3:00pm - 5:00pmAlgebraic methods for convex sets
Chair(s): Rainer Sinn (Freie Universität Berlin, Germany), Greg Blekherman (Georgia Institute of Technology), Daniel Plaumann (Technische Universität Dortmund), Yong Sheng Soh (Institute of High Performance Computing, Singapore), Dogyoon Song (Massachusetts Institute of Technology)
Convex relaxations are extensively used to solve intractable optimization instances in a wide range of applications. For example, convex relaxations are prominently utilized to find solutions of combinatorial problems that are computationally hard. In addition, convexity-based regularization functions are employed in (potentially ill-posed) inverse problems, e.g., regression, to impose certain desirable structure on the solution.
In this mini-symposium, we discuss the use of convex relaxations and the study of convex sets from an algebraic perspective. In particular, the goal of this minisymposium is to bring together experts from algebraic geometry (real and classical), commutative algebra, optimization, statistics, functional analysis and control theory, as well as discrete geometry to discuss recent connections and discoveries at the interfaces of these fields.

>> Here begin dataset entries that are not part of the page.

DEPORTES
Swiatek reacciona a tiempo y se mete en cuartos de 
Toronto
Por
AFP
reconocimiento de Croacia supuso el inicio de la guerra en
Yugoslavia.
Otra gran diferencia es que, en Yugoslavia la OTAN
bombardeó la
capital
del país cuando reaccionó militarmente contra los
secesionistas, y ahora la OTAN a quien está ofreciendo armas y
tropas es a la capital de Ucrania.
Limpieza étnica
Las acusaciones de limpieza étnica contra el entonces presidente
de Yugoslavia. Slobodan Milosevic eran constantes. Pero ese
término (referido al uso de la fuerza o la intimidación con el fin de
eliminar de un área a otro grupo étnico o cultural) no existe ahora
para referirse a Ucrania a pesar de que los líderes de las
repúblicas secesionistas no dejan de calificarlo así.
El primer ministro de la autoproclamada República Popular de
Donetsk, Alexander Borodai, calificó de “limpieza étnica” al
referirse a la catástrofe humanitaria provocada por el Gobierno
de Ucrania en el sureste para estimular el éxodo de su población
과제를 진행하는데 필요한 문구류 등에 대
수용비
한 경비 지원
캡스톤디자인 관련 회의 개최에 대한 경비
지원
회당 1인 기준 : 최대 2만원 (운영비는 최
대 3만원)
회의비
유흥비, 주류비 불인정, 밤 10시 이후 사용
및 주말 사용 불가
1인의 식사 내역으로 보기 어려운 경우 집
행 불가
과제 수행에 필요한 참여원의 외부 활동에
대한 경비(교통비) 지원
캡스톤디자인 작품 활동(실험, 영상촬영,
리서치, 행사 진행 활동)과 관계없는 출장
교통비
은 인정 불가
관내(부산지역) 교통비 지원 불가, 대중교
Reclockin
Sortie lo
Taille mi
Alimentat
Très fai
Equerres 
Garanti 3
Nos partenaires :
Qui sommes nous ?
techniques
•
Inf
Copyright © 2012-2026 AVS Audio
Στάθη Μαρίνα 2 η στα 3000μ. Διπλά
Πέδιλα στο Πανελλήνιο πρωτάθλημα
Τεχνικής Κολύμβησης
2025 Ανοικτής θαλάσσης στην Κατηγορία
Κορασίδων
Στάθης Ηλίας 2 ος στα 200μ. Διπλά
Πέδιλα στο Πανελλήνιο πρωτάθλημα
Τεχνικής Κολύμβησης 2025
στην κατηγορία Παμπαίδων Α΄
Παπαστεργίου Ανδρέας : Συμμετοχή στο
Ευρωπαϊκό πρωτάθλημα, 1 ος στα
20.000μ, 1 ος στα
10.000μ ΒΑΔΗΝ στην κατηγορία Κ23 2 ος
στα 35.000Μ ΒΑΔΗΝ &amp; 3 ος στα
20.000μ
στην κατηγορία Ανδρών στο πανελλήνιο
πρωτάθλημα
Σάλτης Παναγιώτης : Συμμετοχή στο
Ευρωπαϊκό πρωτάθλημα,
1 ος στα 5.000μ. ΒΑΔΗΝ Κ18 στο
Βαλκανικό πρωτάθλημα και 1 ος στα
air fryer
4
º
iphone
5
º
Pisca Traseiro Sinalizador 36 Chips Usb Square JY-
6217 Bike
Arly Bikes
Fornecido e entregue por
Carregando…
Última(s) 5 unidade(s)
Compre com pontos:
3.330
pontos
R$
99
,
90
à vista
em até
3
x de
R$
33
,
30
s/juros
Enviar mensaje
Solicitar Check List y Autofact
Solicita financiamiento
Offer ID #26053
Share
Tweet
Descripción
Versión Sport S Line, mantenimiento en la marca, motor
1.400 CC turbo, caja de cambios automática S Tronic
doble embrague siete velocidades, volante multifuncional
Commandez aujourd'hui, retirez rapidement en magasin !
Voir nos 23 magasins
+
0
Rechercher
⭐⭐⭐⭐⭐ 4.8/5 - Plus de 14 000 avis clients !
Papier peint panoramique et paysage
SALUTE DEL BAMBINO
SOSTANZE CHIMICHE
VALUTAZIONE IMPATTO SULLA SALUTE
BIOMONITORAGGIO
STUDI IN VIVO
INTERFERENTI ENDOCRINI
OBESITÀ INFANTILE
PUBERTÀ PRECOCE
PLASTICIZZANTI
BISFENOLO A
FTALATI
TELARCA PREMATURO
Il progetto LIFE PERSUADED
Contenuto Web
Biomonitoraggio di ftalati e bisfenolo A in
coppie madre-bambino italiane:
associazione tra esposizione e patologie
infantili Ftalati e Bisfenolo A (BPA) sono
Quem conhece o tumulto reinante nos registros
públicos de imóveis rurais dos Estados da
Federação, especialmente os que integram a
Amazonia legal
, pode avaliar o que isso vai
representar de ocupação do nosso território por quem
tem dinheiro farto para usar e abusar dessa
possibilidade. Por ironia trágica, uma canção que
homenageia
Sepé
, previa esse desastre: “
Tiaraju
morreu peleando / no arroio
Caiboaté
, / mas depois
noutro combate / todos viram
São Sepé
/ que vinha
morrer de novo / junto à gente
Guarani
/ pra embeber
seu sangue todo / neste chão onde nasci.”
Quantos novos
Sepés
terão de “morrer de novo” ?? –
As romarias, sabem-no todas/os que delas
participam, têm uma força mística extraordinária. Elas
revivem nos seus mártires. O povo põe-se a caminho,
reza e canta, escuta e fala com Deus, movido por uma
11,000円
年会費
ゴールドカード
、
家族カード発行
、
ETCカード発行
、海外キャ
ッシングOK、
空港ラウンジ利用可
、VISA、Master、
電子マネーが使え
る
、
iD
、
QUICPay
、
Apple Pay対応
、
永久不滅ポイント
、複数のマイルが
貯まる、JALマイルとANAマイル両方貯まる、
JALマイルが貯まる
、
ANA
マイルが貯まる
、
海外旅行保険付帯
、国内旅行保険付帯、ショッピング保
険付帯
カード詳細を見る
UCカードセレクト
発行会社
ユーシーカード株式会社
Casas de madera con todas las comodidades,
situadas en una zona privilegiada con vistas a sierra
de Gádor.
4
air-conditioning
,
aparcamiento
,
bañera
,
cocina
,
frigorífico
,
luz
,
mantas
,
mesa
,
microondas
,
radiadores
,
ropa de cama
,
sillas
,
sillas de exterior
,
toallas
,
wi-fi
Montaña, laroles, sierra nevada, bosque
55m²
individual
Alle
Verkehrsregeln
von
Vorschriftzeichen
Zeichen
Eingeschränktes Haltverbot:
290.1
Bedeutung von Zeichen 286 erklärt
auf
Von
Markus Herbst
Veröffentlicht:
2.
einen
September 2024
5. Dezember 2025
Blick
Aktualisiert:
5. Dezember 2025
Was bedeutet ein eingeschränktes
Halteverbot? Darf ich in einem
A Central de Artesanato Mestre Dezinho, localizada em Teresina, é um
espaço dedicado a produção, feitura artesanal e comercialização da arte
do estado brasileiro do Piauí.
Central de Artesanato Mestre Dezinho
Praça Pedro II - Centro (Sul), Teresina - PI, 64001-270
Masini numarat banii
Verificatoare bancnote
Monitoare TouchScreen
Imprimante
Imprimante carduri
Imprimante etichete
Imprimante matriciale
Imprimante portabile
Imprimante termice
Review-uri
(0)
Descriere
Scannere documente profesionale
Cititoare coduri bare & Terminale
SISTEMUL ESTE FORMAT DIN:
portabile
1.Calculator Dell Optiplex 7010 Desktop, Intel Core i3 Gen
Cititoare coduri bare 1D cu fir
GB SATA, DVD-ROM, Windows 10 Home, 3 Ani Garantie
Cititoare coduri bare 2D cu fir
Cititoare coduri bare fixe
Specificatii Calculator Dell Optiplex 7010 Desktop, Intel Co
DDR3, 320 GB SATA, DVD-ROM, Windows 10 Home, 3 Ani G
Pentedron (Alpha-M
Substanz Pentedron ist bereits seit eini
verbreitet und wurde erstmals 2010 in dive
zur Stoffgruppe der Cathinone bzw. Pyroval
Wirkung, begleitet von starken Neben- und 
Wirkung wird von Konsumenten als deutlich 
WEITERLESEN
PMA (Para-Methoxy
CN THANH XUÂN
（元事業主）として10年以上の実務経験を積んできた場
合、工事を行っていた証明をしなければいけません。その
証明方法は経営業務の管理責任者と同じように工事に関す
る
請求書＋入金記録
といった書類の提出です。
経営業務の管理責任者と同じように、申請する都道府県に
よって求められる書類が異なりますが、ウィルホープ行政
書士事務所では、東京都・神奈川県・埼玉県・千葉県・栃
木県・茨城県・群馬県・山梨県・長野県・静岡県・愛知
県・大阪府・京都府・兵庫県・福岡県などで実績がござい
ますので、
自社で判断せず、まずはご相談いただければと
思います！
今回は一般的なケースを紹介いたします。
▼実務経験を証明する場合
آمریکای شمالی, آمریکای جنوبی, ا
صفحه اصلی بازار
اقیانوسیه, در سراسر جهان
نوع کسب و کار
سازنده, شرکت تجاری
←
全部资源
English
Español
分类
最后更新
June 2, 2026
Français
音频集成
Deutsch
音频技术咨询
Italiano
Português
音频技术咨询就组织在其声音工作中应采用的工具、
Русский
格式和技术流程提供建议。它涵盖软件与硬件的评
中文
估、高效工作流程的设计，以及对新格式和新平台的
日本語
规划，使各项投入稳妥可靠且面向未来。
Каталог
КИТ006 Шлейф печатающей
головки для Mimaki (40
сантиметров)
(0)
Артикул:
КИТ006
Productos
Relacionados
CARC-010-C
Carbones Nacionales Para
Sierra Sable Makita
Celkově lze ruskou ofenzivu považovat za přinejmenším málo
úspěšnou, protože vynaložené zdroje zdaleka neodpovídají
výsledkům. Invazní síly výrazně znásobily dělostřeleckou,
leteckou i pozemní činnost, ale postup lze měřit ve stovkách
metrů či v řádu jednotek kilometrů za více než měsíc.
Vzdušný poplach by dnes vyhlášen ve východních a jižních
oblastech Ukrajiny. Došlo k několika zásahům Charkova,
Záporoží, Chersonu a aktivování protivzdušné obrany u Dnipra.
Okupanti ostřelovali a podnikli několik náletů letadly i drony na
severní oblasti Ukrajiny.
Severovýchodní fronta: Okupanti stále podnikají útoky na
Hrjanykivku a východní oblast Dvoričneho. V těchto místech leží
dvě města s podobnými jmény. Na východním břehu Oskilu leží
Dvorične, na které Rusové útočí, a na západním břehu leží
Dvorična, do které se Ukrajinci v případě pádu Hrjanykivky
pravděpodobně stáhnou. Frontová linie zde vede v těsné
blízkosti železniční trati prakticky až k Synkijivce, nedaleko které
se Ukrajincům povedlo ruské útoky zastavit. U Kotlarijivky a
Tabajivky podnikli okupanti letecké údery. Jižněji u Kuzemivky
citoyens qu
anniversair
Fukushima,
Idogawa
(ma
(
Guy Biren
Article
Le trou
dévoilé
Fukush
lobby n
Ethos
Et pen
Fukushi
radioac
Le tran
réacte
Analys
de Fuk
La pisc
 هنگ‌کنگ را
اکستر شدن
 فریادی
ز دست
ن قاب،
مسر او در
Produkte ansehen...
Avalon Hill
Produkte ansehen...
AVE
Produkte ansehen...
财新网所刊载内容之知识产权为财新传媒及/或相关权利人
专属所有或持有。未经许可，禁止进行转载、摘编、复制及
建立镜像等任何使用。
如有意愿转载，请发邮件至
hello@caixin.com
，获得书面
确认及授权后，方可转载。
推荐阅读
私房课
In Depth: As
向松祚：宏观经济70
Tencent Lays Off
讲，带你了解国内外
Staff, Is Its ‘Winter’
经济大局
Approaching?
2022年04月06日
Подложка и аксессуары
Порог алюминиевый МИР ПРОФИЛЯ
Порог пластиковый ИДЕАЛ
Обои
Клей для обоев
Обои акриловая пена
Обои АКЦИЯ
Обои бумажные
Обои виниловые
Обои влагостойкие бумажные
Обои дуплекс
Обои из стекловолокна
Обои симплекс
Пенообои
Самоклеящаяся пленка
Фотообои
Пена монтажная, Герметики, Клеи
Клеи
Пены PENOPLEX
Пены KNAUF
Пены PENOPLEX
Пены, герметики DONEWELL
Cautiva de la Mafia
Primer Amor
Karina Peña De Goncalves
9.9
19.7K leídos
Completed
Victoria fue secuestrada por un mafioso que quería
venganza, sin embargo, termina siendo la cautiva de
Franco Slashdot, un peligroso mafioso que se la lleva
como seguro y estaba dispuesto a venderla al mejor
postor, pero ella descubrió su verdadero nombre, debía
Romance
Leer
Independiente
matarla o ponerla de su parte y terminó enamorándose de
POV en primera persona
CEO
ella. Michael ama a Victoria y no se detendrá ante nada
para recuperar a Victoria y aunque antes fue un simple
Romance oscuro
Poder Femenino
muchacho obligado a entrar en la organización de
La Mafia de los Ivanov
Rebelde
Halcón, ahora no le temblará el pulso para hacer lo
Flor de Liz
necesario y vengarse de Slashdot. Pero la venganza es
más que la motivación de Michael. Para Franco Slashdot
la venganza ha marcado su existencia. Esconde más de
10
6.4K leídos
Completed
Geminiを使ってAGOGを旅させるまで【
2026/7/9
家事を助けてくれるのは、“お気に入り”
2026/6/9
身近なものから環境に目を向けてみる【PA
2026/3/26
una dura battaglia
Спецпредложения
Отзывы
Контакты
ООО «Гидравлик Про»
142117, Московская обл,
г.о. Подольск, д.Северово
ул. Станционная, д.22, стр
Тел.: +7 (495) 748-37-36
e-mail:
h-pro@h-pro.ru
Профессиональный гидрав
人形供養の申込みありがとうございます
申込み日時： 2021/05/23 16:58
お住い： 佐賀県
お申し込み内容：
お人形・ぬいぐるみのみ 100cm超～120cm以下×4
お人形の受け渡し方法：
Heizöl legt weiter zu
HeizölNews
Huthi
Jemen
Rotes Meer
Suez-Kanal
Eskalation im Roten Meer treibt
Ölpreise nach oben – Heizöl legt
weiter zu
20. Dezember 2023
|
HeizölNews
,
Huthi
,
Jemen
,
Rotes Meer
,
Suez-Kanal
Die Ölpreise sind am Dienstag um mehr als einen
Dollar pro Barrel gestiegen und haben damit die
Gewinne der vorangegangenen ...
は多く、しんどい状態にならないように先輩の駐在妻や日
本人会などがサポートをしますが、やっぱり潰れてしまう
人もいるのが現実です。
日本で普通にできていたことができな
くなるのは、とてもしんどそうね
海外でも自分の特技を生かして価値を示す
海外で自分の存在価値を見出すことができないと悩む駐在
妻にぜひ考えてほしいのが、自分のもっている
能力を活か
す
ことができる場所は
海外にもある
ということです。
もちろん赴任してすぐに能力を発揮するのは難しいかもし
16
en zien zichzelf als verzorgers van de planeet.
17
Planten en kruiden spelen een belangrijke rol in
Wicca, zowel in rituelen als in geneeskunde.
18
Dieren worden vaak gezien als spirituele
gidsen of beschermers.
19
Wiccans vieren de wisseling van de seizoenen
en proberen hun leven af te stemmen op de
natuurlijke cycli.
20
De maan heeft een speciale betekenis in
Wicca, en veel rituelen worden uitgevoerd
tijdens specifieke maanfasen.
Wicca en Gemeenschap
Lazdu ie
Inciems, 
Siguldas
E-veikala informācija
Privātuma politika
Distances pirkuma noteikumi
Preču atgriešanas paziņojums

(25 minutes for each presentation, including questions, followed by a 5-minute break; in case of x<4 talks, the first x slots are used unless indicated otherwise)
The slack variety of a polytope
Antonio Macchia
Freie Universität Berlin
The slack variety of a polytope is an algebraic model for the realization space of a combinatorial class of a polytope. We establish a correspondence between realizations of a given polytope and points in the positive part of a variety of matrices of constrained rank. This allows us to apply the tools of computational algebra to a number of problems in polytope theory, such as rational realizability, projectively uniqueness, non-prescribability of faces and realizability of combinatorial polytopes. We then discuss the relationship between slack varieties, Grassmannians and Gale transforms.
Spectrahedral representations of polar orbitopes
Claus Scheiderer
Universität Konstanz
Let $G$ be a connected compact Lie group. A linear representation $V$ of $G$ with $G$-invariant inner product is called polar if there is a linear subspace $Ssubset V$ that intersects every $G$-orbit orthogonally. A $G$-orbitope in $V$ is the convex hull of a $G$-orbit in $V$. We show that every orbitope in a polar representation of $G$ is a spectrahedron, and we construct an explicit spectrahedral representation. By analyzing the moment polytope we can often reduce the size of this representation. In particular, we arrive at new examples where the representation constructed has minimal size. (Joint work with Tim Kobert.)
Sums of squares and quadratic persistence
Gregory G. Smith
Queen's University
How does one effectively recognize sums of squares? We will focus on new bounds on the number of terms in a sum-of-squares representation for a quadratic form on a real projective subvariety. This talk is based on joint work with G. Blekherman, R. Sinn, and M. Velasco.
Semialgebraic Vision
Rekha Thomas
University of Washington, Seattle
In this talk I will discuss examples of problems in computer vision that are inherently semialgebraic but have not been studied from that angle thus far. This leads to interesting gaps between algebraic results and their semialgebraic versions.